Re: [PATCH bpf-next v8 5/7] bpf: Implement bpf_local_storage for inodes

From: Martin KaFai Lau
Date: Tue Aug 18 2020 - 11:23:51 EST


On Tue, Aug 18, 2020 at 05:10:34PM +0200, KP Singh wrote:
>
>
> On 8/18/20 3:27 AM, Martin KaFai Lau wrote:
> > On Mon, Aug 03, 2020 at 06:46:53PM +0200, KP Singh wrote:
> >> From: KP Singh <kpsingh@xxxxxxxxxx>
> >>
> >> Similar to bpf_local_storage for sockets, add local storage for inodes.
> >> The life-cycle of storage is managed with the life-cycle of the inode.
> >> i.e. the storage is destroyed along with the owning inode.
> >>
> >> The BPF LSM allocates an __rcu pointer to the bpf_local_storage in the
> >> security blob which are now stackable and can co-exist with other LSMs.
> >>
> >> Signed-off-by: KP Singh <kpsingh@xxxxxxxxxx>
> >> ---
> >> include/linux/bpf_local_storage.h | 10 +
> >> include/linux/bpf_lsm.h | 21 ++
> >> include/linux/bpf_types.h | 3 +
> >> include/uapi/linux/bpf.h | 38 +++
> >> kernel/bpf/Makefile | 1 +
>
> [...]
>
> ata *inode_storage_lookup(struct inode *inode,
> >> + struct bpf_map *map,
> >> + bool cacheit_lockit)
> >> +{
> >> + struct bpf_local_storage *inode_storage;
> >> + struct bpf_local_storage_map *smap;
> >> + struct bpf_storage_blob *bsb;
> >> +
> >> + bsb = bpf_inode(inode);
> >> + if (!bsb)
> >> + return ERR_PTR(-ENOENT);
> > ERR_PTR is returned here...
> >
> >> +
> >> + inode_storage = rcu_dereference(bsb->storage);
> >> + if (!inode_storage)
> >> + return NULL;
> >> +
>
> [...]
>
> >> + kfree_rcu(local_storage, rcu);
> >> +}
> >> +
> >> +
> >> +static void *bpf_fd_inode_storage_lookup_elem(struct bpf_map *map, void *key)
> >> +{
> >> + struct bpf_local_storage_data *sdata;
> >> + struct file *f;
> >> + int fd;
> >> +
> >> + fd = *(int *)key;
> >> + f = fcheck(fd);
> >> + if (!f)
> >> + return ERR_PTR(-EINVAL);
> >> +
> >> + get_file(f);
> >> + sdata = inode_storage_lookup(f->f_inode, map, true);
> >> + fput(f);
> >> + return sdata ? sdata->data : NULL;
> > sdata can be ERR_PTR here and a few other cases below.
> >
> > May be inode_storage_lookup() should just return NULL.
>
> I think returning NULL is a better option.
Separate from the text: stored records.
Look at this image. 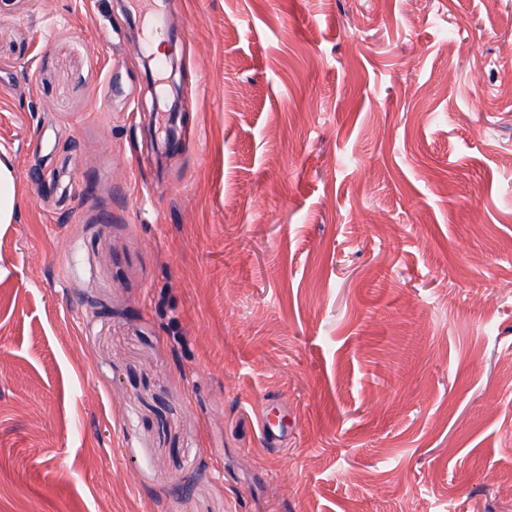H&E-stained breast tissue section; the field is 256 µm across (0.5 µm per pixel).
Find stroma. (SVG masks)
Wrapping results in <instances>:
<instances>
[{"mask_svg": "<svg viewBox=\"0 0 512 512\" xmlns=\"http://www.w3.org/2000/svg\"><path fill=\"white\" fill-rule=\"evenodd\" d=\"M135 13L0 0V512H512V0H168L165 158ZM17 200V182L8 166L0 162V224L13 221Z\"/></svg>", "mask_w": 512, "mask_h": 512, "instance_id": "stroma-1", "label": "stroma"}]
</instances>
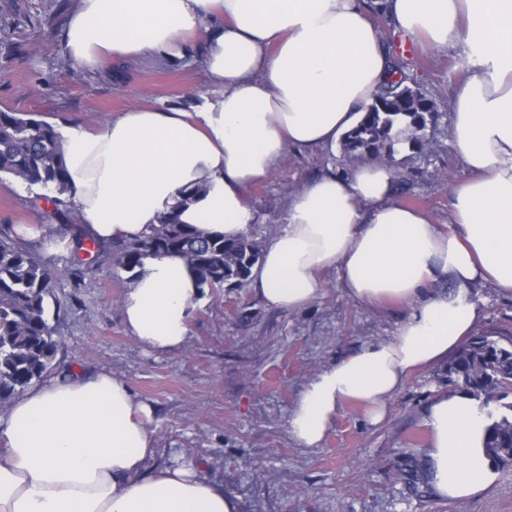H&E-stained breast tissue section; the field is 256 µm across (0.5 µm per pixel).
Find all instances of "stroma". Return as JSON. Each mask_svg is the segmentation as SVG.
<instances>
[{
	"instance_id": "35a3bbf8",
	"label": "stroma",
	"mask_w": 512,
	"mask_h": 512,
	"mask_svg": "<svg viewBox=\"0 0 512 512\" xmlns=\"http://www.w3.org/2000/svg\"><path fill=\"white\" fill-rule=\"evenodd\" d=\"M77 4L0 0V109L33 112L53 125L74 121L100 129L134 106L187 108L215 98L193 56L164 64L107 61L93 71L65 68L62 37ZM408 59L440 120L433 156L407 150L397 156L412 191L402 202L444 224L452 190L467 177L450 142L448 112L467 64L457 52L419 46ZM327 163L345 173L363 160L338 147L321 155L289 150L273 174L246 194L259 217L249 237L265 244L286 221L289 187L301 186ZM46 193L0 178V225L33 228L37 253L58 272L54 295L46 300L61 340L55 368L111 370L152 405L156 452L150 467L163 469L180 456L193 460L200 477L223 483L237 497L240 512H512V467L499 469L488 491L463 501L403 491L401 456L422 455L428 446L422 410L443 387V367L410 374L380 424L349 404L318 447H304L290 433L289 418L309 381L350 350L390 339L406 309L350 300L334 271L325 273L321 295L294 312L267 308L246 286L208 289L190 319L188 344L173 353L154 352L125 328L121 303L131 283L111 255H84L82 284L71 286L67 243L76 228L52 215ZM479 302L477 333L512 337V298L485 286Z\"/></svg>"
}]
</instances>
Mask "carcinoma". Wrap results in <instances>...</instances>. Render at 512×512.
I'll return each instance as SVG.
<instances>
[{"mask_svg":"<svg viewBox=\"0 0 512 512\" xmlns=\"http://www.w3.org/2000/svg\"><path fill=\"white\" fill-rule=\"evenodd\" d=\"M409 61L397 49L391 54L392 80L384 84L359 123L342 137L343 151L384 161L394 169L396 189H403L395 155L403 149L427 156L438 118L436 112L417 108L435 102L426 94L416 99L405 95ZM54 191L43 200L65 214L67 169L64 151L53 125L27 112L0 110V174ZM114 261L130 278L149 256L170 252L184 256L197 272L201 285L219 289L241 287L260 258L255 242L244 236L226 240L206 238L175 215L165 217L133 240L107 245ZM54 272L36 255L32 243L13 233V225H0V399L41 379L51 367L59 342L46 316L45 299L52 296ZM448 389H463L484 403L498 404L488 412L485 450L494 464L512 467V343L504 345L491 335H478L461 348L445 370ZM399 479L408 494L421 496L430 490L426 463L408 460Z\"/></svg>","mask_w":512,"mask_h":512,"instance_id":"cac0c4a2","label":"carcinoma"}]
</instances>
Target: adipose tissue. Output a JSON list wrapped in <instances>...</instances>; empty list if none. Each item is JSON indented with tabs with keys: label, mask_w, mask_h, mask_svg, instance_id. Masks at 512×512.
I'll return each instance as SVG.
<instances>
[{
	"label": "adipose tissue",
	"mask_w": 512,
	"mask_h": 512,
	"mask_svg": "<svg viewBox=\"0 0 512 512\" xmlns=\"http://www.w3.org/2000/svg\"><path fill=\"white\" fill-rule=\"evenodd\" d=\"M387 12L403 39L462 50L469 76L451 97V137L469 176L444 224L395 201V174L379 163L345 174L323 166L289 196L286 222L251 274L268 308L306 307L334 270L351 300L409 310L393 338L351 351L306 385L289 428L308 448L345 404L379 423L412 372L450 360L483 316L481 287L512 298V0H387ZM193 38L213 101L192 112L134 107L99 130L56 129L68 199L97 240L135 238L170 214L207 236L246 235L258 220L249 187L287 149L335 145L389 72L364 0H79L63 34L71 63L89 69L106 56L179 59ZM202 293L184 257L146 258L122 302L128 333L153 351L180 350ZM152 414L104 369L26 389L0 429V512H239L193 461L147 469ZM423 419L437 496L491 488L487 407L441 391Z\"/></svg>",
	"instance_id": "adipose-tissue-1"
}]
</instances>
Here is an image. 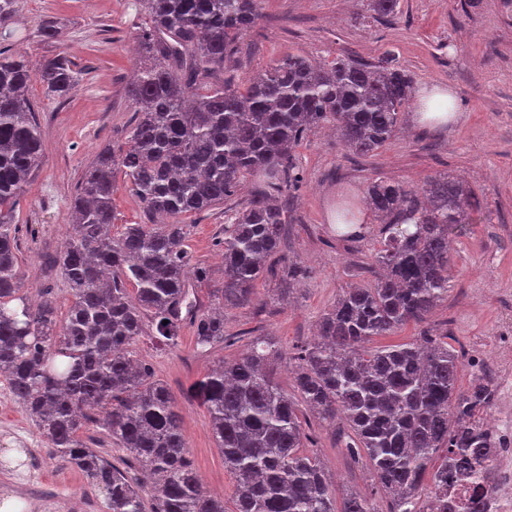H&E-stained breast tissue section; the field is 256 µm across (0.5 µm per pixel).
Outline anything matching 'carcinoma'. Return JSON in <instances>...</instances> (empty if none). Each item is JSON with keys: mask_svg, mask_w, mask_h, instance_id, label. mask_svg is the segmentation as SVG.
<instances>
[{"mask_svg": "<svg viewBox=\"0 0 512 512\" xmlns=\"http://www.w3.org/2000/svg\"><path fill=\"white\" fill-rule=\"evenodd\" d=\"M378 19L399 0H366ZM151 26L138 37L148 63L128 87L136 105L128 147L104 148L83 172L71 224L56 262L73 297L64 316L49 299L20 293L16 205L41 163L43 140L27 95L40 81L54 97L77 85L64 56L31 69L20 52L0 47V380L26 411L49 457L79 469L105 496L107 512H224L187 457V441L167 386L131 345L150 319L154 338L176 344L184 323L207 352L224 343L222 307L252 301L273 272L286 220L277 198L299 177L295 148L322 125L336 126L343 148L370 156L399 131L413 80L386 54L375 63L338 57L317 64L285 56L244 84L223 79L239 34L260 17L261 0H138ZM122 170L152 215L169 224H129L112 234V177ZM263 174L256 193L224 225V272L214 297L221 310L190 301L208 270L192 264L181 218L224 203L246 179ZM366 203L380 220L375 280L348 288L318 322L317 339L296 355L298 397L322 421L341 418L364 451L389 512H434L448 478L475 470L495 441L482 419L490 383L457 387L458 356L448 343L367 350L374 336L424 320L448 298L449 240L470 223L478 197L446 173L413 187L376 179ZM308 271L288 263L286 297ZM281 353L271 336L220 360L194 386L224 467L237 481L234 512H383L367 496L336 502L328 476L305 450L294 397L275 379ZM94 423L125 467L81 437ZM431 496L422 501L428 466ZM153 483L144 490L134 468Z\"/></svg>", "mask_w": 512, "mask_h": 512, "instance_id": "cac0c4a2", "label": "carcinoma"}]
</instances>
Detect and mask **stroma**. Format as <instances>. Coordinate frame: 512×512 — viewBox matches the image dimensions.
<instances>
[{"label":"stroma","instance_id":"35a3bbf8","mask_svg":"<svg viewBox=\"0 0 512 512\" xmlns=\"http://www.w3.org/2000/svg\"><path fill=\"white\" fill-rule=\"evenodd\" d=\"M364 0H264L261 17L237 39L232 74L245 82L257 71L291 54L319 63L341 55L374 61L392 53L413 79L415 88L433 84L455 97L456 123L443 130L416 126L410 101L397 135L373 156L356 157L343 149L336 131L324 128L295 150L302 181L293 191L282 251L271 261L304 266L308 275L290 301H272L280 281L264 277L250 305L224 311L226 343L198 352L191 327L176 344L163 346L143 336L132 349L149 363L171 392L182 417L187 452L206 490L232 512L234 475L224 466L208 425L205 406L191 392L219 359L245 353L254 337L275 336L286 353L277 367V382L295 394L292 357L314 338L320 316L351 283L370 282L372 254L379 222L364 201L370 182L389 177L419 186L448 173L465 180L482 202L473 223L452 238L448 297L420 323H409L391 336L373 339V347L420 342L423 335L447 341L460 367L457 385L468 388L478 376V360L495 362L505 351L499 342L502 322L512 307V0H400L389 21L366 16ZM60 28V40H46L41 24ZM150 18L136 0H17L6 25L9 49L26 54L32 64L58 55L67 57L78 76L71 97L61 101L32 82L28 95L38 111L44 152L35 178L21 197L17 212L21 290L30 296L50 290L59 311L72 297L52 263L69 232L70 202L84 169L97 152L125 147L134 124L135 106L126 87L143 59L136 34ZM254 184L186 220L187 244L195 264L211 276L198 283L202 310L214 308L213 293L222 283L224 214L244 207ZM113 234L150 218L132 190L130 179H112ZM351 209L363 229L344 238L336 213ZM307 445L323 463L337 497L359 493L374 498L382 512L389 501L381 493L366 455H349L343 442L344 422L330 426L302 412ZM8 428L22 429L39 461L40 475L61 499L79 498L102 507L103 499L77 469L49 460V450L26 412L0 387V500L20 501V512H42L28 503L15 482L10 461L17 452L5 437Z\"/></svg>","mask_w":512,"mask_h":512}]
</instances>
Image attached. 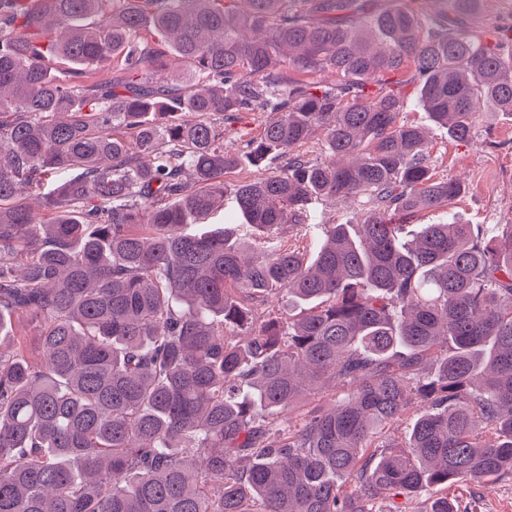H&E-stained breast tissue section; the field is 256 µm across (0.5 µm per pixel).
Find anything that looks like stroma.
I'll return each mask as SVG.
<instances>
[{
  "label": "stroma",
  "instance_id": "1",
  "mask_svg": "<svg viewBox=\"0 0 512 512\" xmlns=\"http://www.w3.org/2000/svg\"><path fill=\"white\" fill-rule=\"evenodd\" d=\"M472 23L485 43L501 45L503 53L512 52V0H479ZM386 83L403 96V119L424 131L436 177L462 182L464 191L453 204L458 218L477 226L487 237H501L505 225L512 224V115L479 113L477 136L460 142L429 119L418 106L413 87L401 75H388ZM360 209L354 198L315 203L305 223L290 230L288 241L316 250L325 225L358 223ZM431 495L449 496L467 512H512V481L457 482L434 488Z\"/></svg>",
  "mask_w": 512,
  "mask_h": 512
}]
</instances>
Thanks!
>
> >
> >> +}
> >> +
> >> +static int bpf_fd_inode_storage_update_elem(struct bpf_map *map, void *key,
> >> + void *value, u64 map_flags)
> >> +{
> >> + struct bpf_local_storage_data *sdata;
> >> + struct file *f;
> >> + int fd;
> >> +
> >> + fd = *(int *)key;
> >> + f = fcheck(fd);
> >> + if (!f)
> >> + return -EINVAL;
> >> +
> >> + get_file(f);> get_file() does atomic_long_inc() instead of atomic_long_inc_not_zero().
> > I don't see how that helps here. Am I missing something?
>
> You are right, this should not not be an fcheck followed by a get_file
> rather fcheck followed by get_file_rcu:
>
> #define get_file_rcu_many(x, cnt) \
> atomic_long_add_unless(&(x)->f_count, (cnt), 0)
> #define get_file_rcu(x) get_file_rcu_many((x), 1)
> #define file_count(x) atomic_long_read(&(x)->f_count)
>
> But there is an easier way than all of this and this is to use
> fget_raw which also calls get_file_rcu_many
> and ensures a non-zero count before getting a reference.
ic. Make sense.

There are fdget() and fdput() also which are used in bpf/syscall.c.